Álvaro Sanz Remón (born 29 August 1977) is a Spanish politician of the United Left (IU). He was a member of the Congress of Deputies (2014–2015) and was elected to the Cortes of Aragon in 2019. He was coordinator of the United Left of Aragon from 2017 to 2025.

==Biography==
Sanz was born in Ejea de los Caballeros in the Province of Zaragoza. He became active in youth politics aged 13, and continued his anti-militarist activism at 19 when he moved to Zaragoza to study. He worked for a year at Unión de Agricultores y Ganaderos de Aragón (UAGA), a workers' cooperative.

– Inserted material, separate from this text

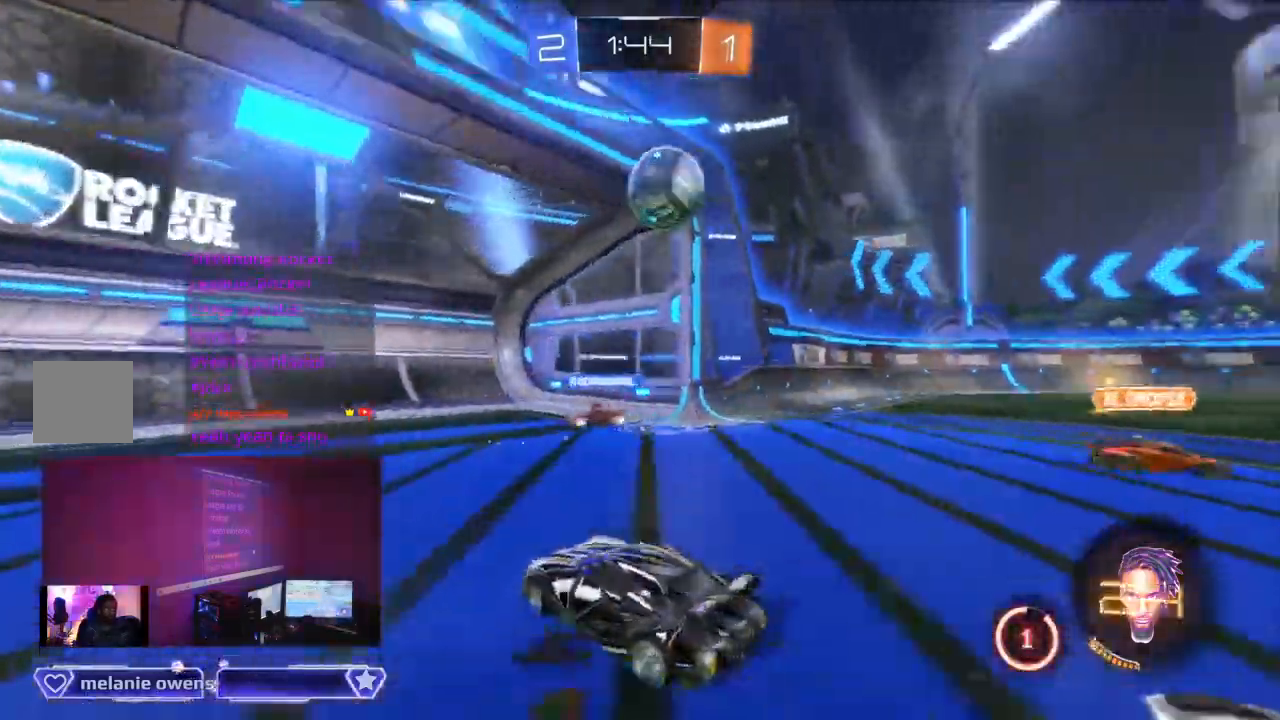
{"dt_ms": 1000, "buttons": ["A", "Y", "R2"], "left_stick": "center", "right_stick": "center"}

Sanz worked for the United Left (IU) in various roles at local and comarcal level. In July 2014, due to the Plural Left pact between IU and the Chunta Aragonesista (CHA), Sanz replaced the latter's Chesús Yuste in the Congress of Deputies. The pact ran in 2015 as the Popular Unity and lost its seat.

In March 2017, Sanz was elected coordinator of the United Left of Aragon with 55% of the vote against a competing candidacy from Jorge Sanz, replacing Adolfo Barrena after 15 years. His party contested the 2019 Aragonese regional election separately to Podemos, who could not agree on a joint list. He retained their one seat in the Cortes of Aragon. He voted in favour of Javier Lambán remaining President of the Government of Aragon; Lamban's Spanish Socialist Workers' Party (PSOE) formed a four-party government with Podemos, CHA and the Aragonese Party (PAR), with Sanz not joining in as he felt that the PSOE would not lean sufficiently to the left and needed checks in order to not drift to the right.

Sanz was re-elected to his party position unopposed in 2021. He retained his seat with a lower vote in the 2023 Aragonese regional election. On 18 October 2025, he announced that he would not contest re-election as leader of the United Left of Aragon at their assembly the following month.